BEGIN RECORDS FOR PROCESSING

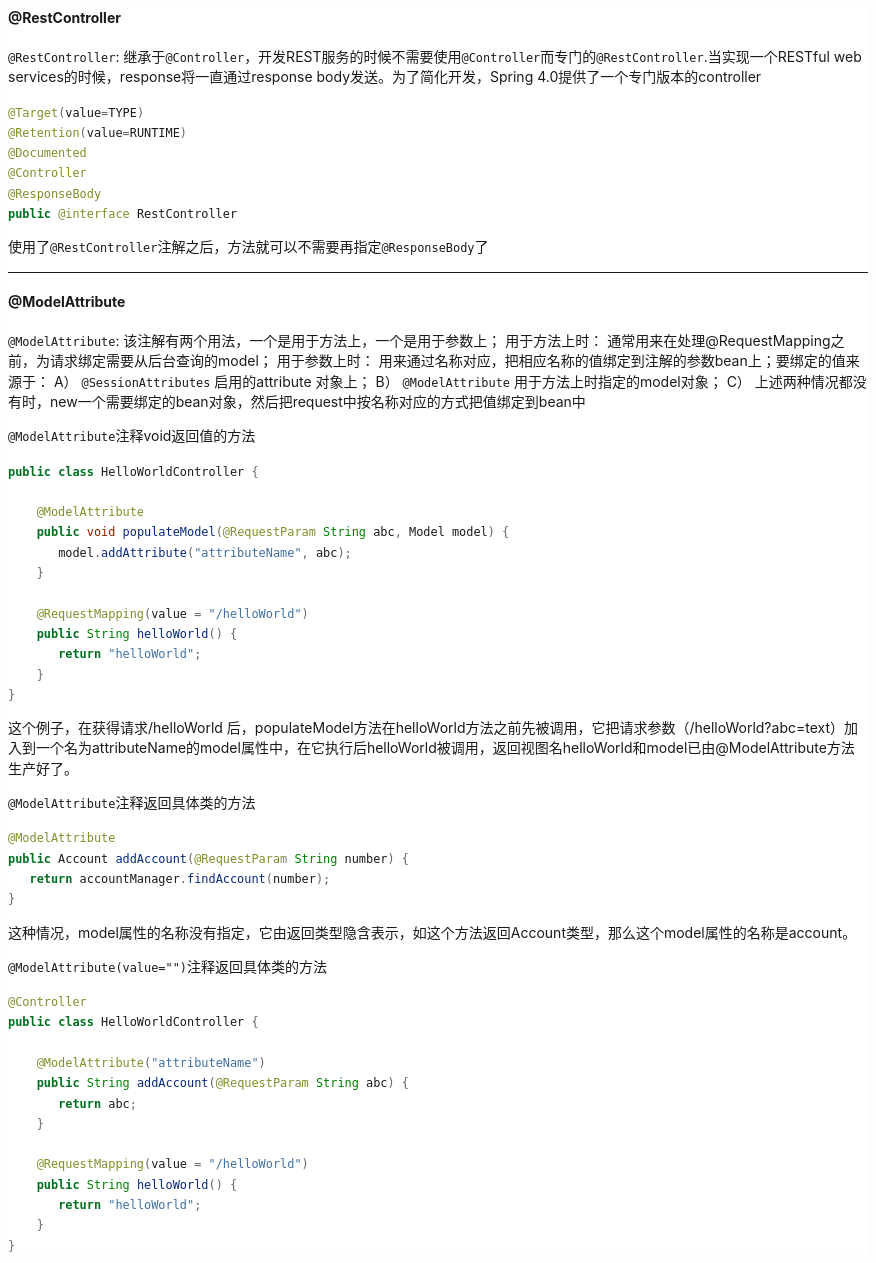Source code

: #### @RestController
`@RestController`: 继承于`@Controller`，开发REST服务的时候不需要使用`@Controller`而专门的`@RestController`.当实现一个RESTful web services的时候，response将一直通过response body发送。为了简化开发，Spring 4.0提供了一个专门版本的controller
```java
@Target(value=TYPE)  
@Retention(value=RUNTIME)  
@Documented  
@Controller  
@ResponseBody  
public @interface RestController
```
使用了`@RestController`注解之后，方法就可以不需要再指定`@ResponseBody`了

----------

#### @ModelAttribute
`@ModelAttribute`: 该注解有两个用法，一个是用于方法上，一个是用于参数上；
用于方法上时：  通常用来在处理@RequestMapping之前，为请求绑定需要从后台查询的model；
用于参数上时： 用来通过名称对应，把相应名称的值绑定到注解的参数bean上；要绑定的值来源于：
A） `@SessionAttributes` 启用的attribute 对象上；
B） `@ModelAttribute` 用于方法上时指定的model对象；
C） 上述两种情况都没有时，new一个需要绑定的bean对象，然后把request中按名称对应的方式把值绑定到bean中

`@ModelAttribute`注释void返回值的方法
```java
public class HelloWorldController {  
  
    @ModelAttribute  
    public void populateModel(@RequestParam String abc, Model model) {  
       model.addAttribute("attributeName", abc);  
    }  

    @RequestMapping(value = "/helloWorld")  
    public String helloWorld() {  
       return "helloWorld";  
    }  
}
```
这个例子，在获得请求/helloWorld 后，populateModel方法在helloWorld方法之前先被调用，它把请求参数（/helloWorld?abc=text）加入到一个名为attributeName的model属性中，在它执行后helloWorld被调用，返回视图名helloWorld和model已由@ModelAttribute方法生产好了。

`@ModelAttribute`注释返回具体类的方法
```java
@ModelAttribute  
public Account addAccount(@RequestParam String number) {  
   return accountManager.findAccount(number);  
}
```
这种情况，model属性的名称没有指定，它由返回类型隐含表示，如这个方法返回Account类型，那么这个model属性的名称是account。

`@ModelAttribute(value="")`注释返回具体类的方法
```java
@Controller  
public class HelloWorldController {  

    @ModelAttribute("attributeName")  
    public String addAccount(@RequestParam String abc) {  
       return abc;  
    }  

    @RequestMapping(value = "/helloWorld")  
    public String helloWorld() {  
       return "helloWorld";  
    }  
}
```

END RECORDS FOR PROCESSING

• [EXERCISE DETAILS]: Check each line above for the string "number" and copy every line that has it.

• [ANSWER SPACE]:
public Account addAccount(@RequestParam String number) {  
   return accountManager.findAccount(number);  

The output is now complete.